9 comments

  • yread 8 minutes ago
    You could probably do it completely clientside. I have a parser for 12 scanner formats in js. It doesnt read the pixels, just parses metadata but jpeg is easy and most common anyway
  • matthberg 5 hours ago
    Seems very similar to how maps work on the web these days, in particular protomap files [0]. I wonder if you could view the medical images in leaflet or another frontend map library with the addition of a shim layer? Cool work!

    0: https://protomaps.com/

    • el_pa_b 4 hours ago
      Thanks!

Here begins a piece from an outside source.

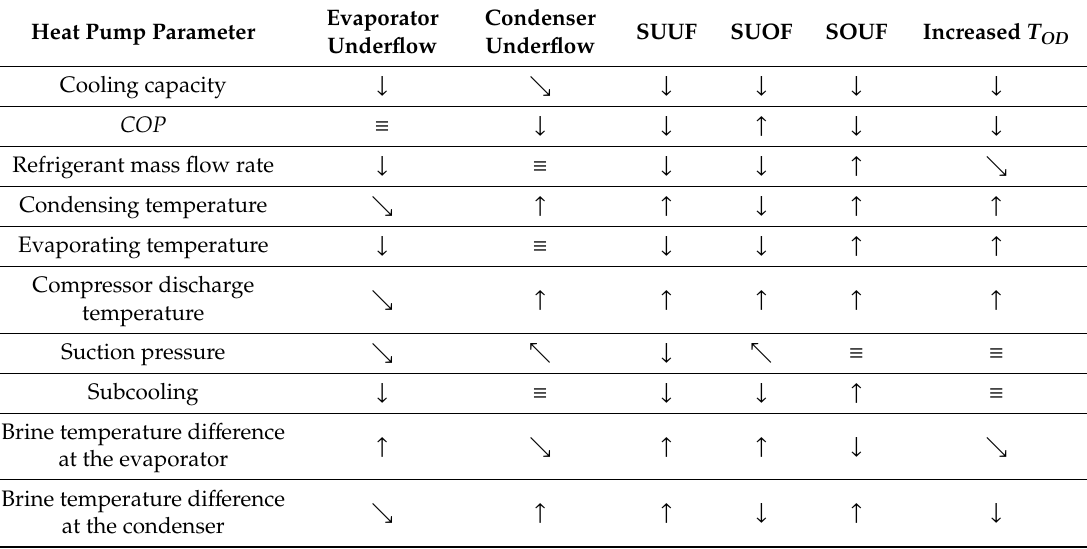
Table 6. Secondary fluid flow rate fault categorization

Indeed, digital pathology, satellite imaging and geospatial data share a lot of computational problems: efficient storage, fast spatial retrieval/indexing. I think this could be doable.

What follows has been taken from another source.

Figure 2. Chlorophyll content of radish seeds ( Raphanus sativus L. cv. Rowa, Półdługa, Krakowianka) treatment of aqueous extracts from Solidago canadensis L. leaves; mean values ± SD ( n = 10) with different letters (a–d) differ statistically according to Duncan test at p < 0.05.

      As for digital pathology, the field is very much tied to scanner-vendor proprietary formats (SVS, NDPI, MRXS, etc).

  • rwmj 3 hours ago
    https://dicom.nema.org/dicom/dicomwsi/

    Interesting guide to the Whole Slide Images (WSI) format. The surprising thing for me is that compression is used, and they note does not affect use in diagnostics.

    Back in the day we used TIFF for a similar application (X-ray detector images).

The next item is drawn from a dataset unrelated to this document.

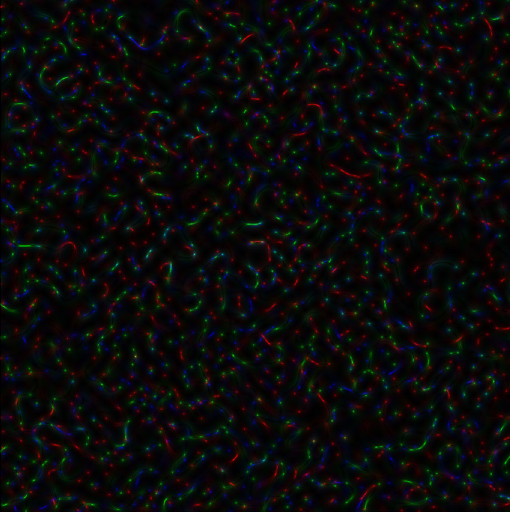
Figure 3b. Coloured s-LASCA images of GB-speckles, generated for other three SARS – CoV-2 genes (the gene#4, the gene#5 and the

    • yread 13 minutes ago
      Digital pathology are just a lot bigger than radiology, we regularly see slides 500k x 500k pixels.
  • tokyovigilante 3 hours ago
    This is really a job for JPEG-XL, which supports decode of portions of larger images and has recently been added to the DICOM standard.
    • dmd 2 hours ago
      Or IIIF.
  • invaderJ1m 1 hour ago
    How does this compare to things like COGs (Cloud Optimised GeoTIFFs) or other binary blob + index raster pyramid formats?

    Was there a requirement to work with these formats directly without converting?

  • lametti 4 hours ago
    Interesting - I'm not so familiar with S3 but I wonder if this would work for WSI stored on-premises. Imposing lower network requirememts and a lightweight web viewer is very advantageous in this use case. I'll have to try it out!
    • el_pa_b 4 hours ago
      When WSI are stored on-premise, they are typically stored on hard drives with a filesystem. If you have a filesystem, you can use OpenSlide, and use a viewer like OpenSeaDragon to visualize the slide.

      WSIStreamer is relevant for storage systems without a filesystem. In this case, OpenSlide cannot work (it needs to seek and open the file).

  • andrewstuart 44 minutes ago
    Please don’t use AWS S3 there’s vast numbers of much cheaper compatible choices.
    • thenaturalist 38 minutes ago
      Pretty bold half claim while not backing it up with a single data point. :D
  • Nora23 3 hours ago
    How does this handle images with different compression formats?